Rhonda doesn’t think so. She says a police investigator told her there was an underground large dress operation in South Dallas, supplying heavy women with black-market clothes. This disgusts Rhonda: Fair Woman (there are still four other branch stores open throughout the city) is one of the few clothing chains in town making large-sized clothes respectable. “Large-sized shops are now big money-making operations,” says Rhonda. “They are expanding significantly.”

Anyway, Fair Woman was hit for a fifth time on July 10 (twenty-two dresses stolen, size 24 only), again on July 13 (fifty-two dresses, size 24 to 26), and for a seventh time on July 18. That was the biggest haul of all. The “fat fashion” bandits (two male suspects were seen breaking through the store window) got a truckload of clothes-150 different pieces, worth $9,000.

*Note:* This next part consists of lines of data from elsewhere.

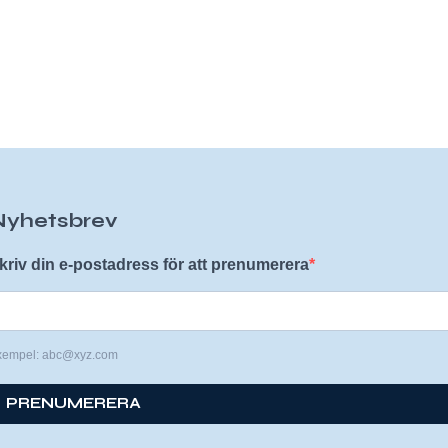
Nyhetsbrev
kriv din e-postadress för att prenumerera
xempel: abc@xyz.com
PRENUMERERA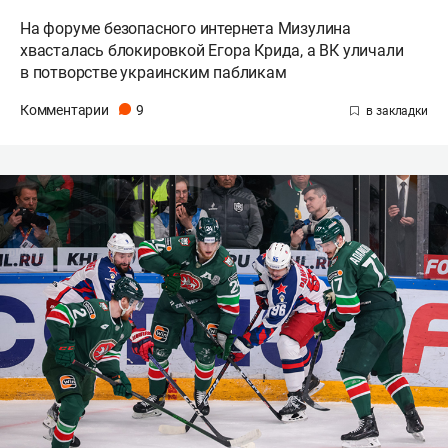
На форуме безопасного интернета Мизулина
хвасталась блокировкой Егора Крида, а ВК уличали
в потворстве украинским пабликам
Комментарии
9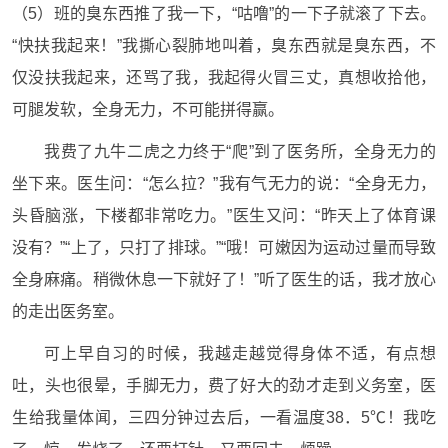
（5）班的臭东西推了我一下，“咕噜”的一下子就滚了下去。
“快扶我起来！”我撕心裂肺地叫着，臭东西就是臭东西，不
仅没扶我起来，还骂了我，我起得火冒三丈，真想收拾他，
可腿发软，全身无力，不可能拼得赢。
我费了九牛二虎之力终于“爬”到了医务所，全身无力的
坐下来。医生问：“怎么拉？”我有气无力的说：“全身无力，
头昏脑涨，下楼都非常吃力。”医生又问：“昨天上了体育课
没有？”“上了，只打了排球。”“哦！可嫩因为运动过量而导致
全身麻痛。稍微休息一下就好了！”听了医生的话，我才放心
的走出医务室。
可上早自习的时候，我越走越觉得身体不适，有点想
吐，头也很晕，手脚无力，费了好大的劲才走到义务室，医
生给我量体闻，三四分钟过去后，一看温度38．5℃！我吃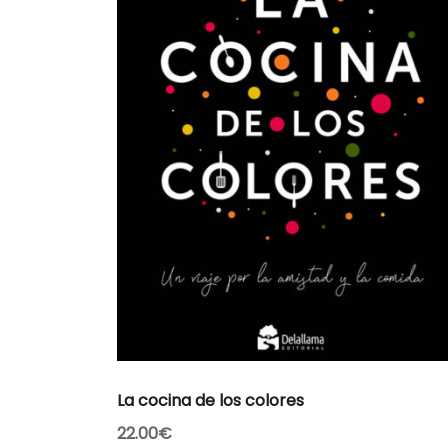
AÑADIR AL CARRITO
La cocina de los colores
22.00
€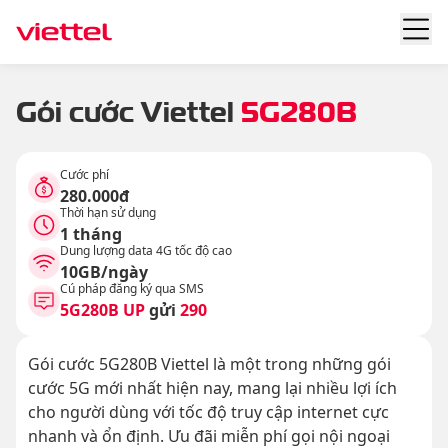
Gói cước Viettel
5G280B
Cước phí
280.000đ
Thời hạn sử dụng
1 tháng
Dung lượng data 4G tốc độ cao
10GB/ngày
Cú pháp đăng ký qua SMS
5G280B UP
gửi
290
Gói cước 5G280B Viettel là một trong những gói
cước 5G mới nhất hiện nay, mang lại nhiều lợi ích
cho người dùng với tốc độ truy cập internet cực
nhanh và ổn định. Ưu đãi miễn phí gọi nội ngoại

After that incident, Rhonda decided to chuck it in, even though the store was just a week away from getting a new security system. Unfortunately, another Lakewood institution has bitten the dust.

“It’s a shame,” Rhonda says. “We had so many clients from Lakewood who like to shop. But it was difficult for me to get my beauty sleep. I cannot tell you the number of nights the police would call and tell me to drive down there because someone had stolen all my size 26 dresses again.”